I’d reached in behind the ribs and above the still-intact innards to carve out the tenderloins, which went into their own special bag for my dinner date with Dick. I carried it out with my first day-pack load more than a mile uphill to the road.
After bringing my pickup to the top of the ridge, I began hiking down with a bigger backpack for another load. Through the course of the next three two-mile round trips I thought about the hunt and the meals to come. I pioneered a formula rivaling Einstein’s best.
Assuming you start with a tender elk that’s been properly hunted, cooled and handled, my theory of wild meat palatability relative to effort goes like this:
• E=mc2: That is, Eating quality equals Miles it must be packed out by muscle power multiplied by the number of Contour lines crossed, squared.
The E factors directly to the degree of delicousness, at least to the person who packs it out. The higher the E factor, the more reverence is required in its consumption.
Very high E factors warrant the finest complimentary wines and bowed heads if not genuflection as the meat is served.
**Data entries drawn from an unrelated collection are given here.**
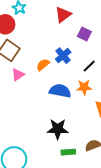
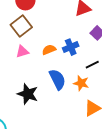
blue semicircle: (60, 91) -> (57, 79), turned 35
black star: (58, 129) -> (28, 94), moved

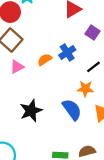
blue semicircle: (57, 79) -> (72, 110), moved
black star: (28, 94) -> (31, 111), turned -30

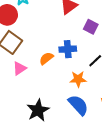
blue cross: (67, 53) -> (68, 49), turned 35
orange star: (85, 89) -> (78, 79), moved

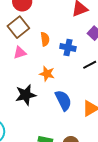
orange semicircle: (46, 58) -> (45, 39), moved, turned 104
orange star: (78, 79) -> (47, 74), moved

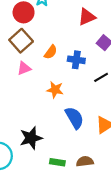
orange semicircle: (45, 39) -> (51, 52), turned 48
black star: (26, 95) -> (31, 138), moved

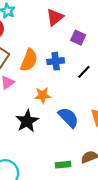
orange semicircle: (51, 52) -> (29, 60), size x1.5
black star: (31, 138) -> (27, 121), moved

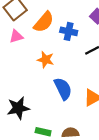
black star: (27, 121) -> (18, 108), moved

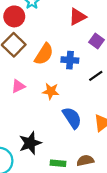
pink triangle: (16, 36) -> (18, 86), moved

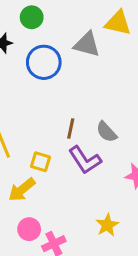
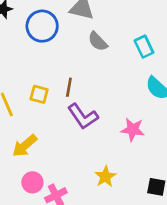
gray semicircle: (106, 132) -> (98, 41), moved
yellow square: (41, 162) -> (39, 94), moved

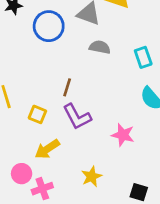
gray semicircle: (98, 41) -> (100, 47), turned 138
yellow square: (39, 94) -> (37, 114), moved
yellow arrow: (25, 146) -> (47, 149), moved

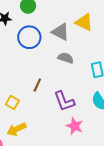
purple L-shape: (77, 117) -> (64, 101), moved

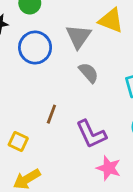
gray triangle: (60, 32) -> (78, 36), turned 42
gray semicircle: (66, 58) -> (89, 73), turned 35

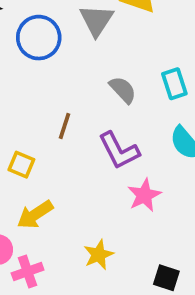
gray semicircle: (89, 73) -> (123, 90), moved
pink star: (109, 168) -> (144, 195), turned 30

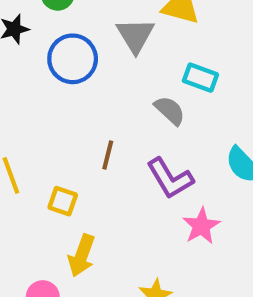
cyan rectangle: (174, 84) -> (200, 78), moved, turned -48
yellow arrow: (35, 215) -> (82, 256), turned -33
I stumbled out by headlamp with the last load of meat after dark and packed it in a cooler. Sweat was chilling on my neck as I started my rig for the four-hour drive home.
My forearms were spent from working with the meat. My fingers cramped around the steering wheel. I couldn’t let go.
Flush with a sense of accomplishment, I motored out of the mountains, not with a rack to hang on the wall, but with a trophy for the freezer.
Dick would later tell me it was the best elk he’d ever eaten.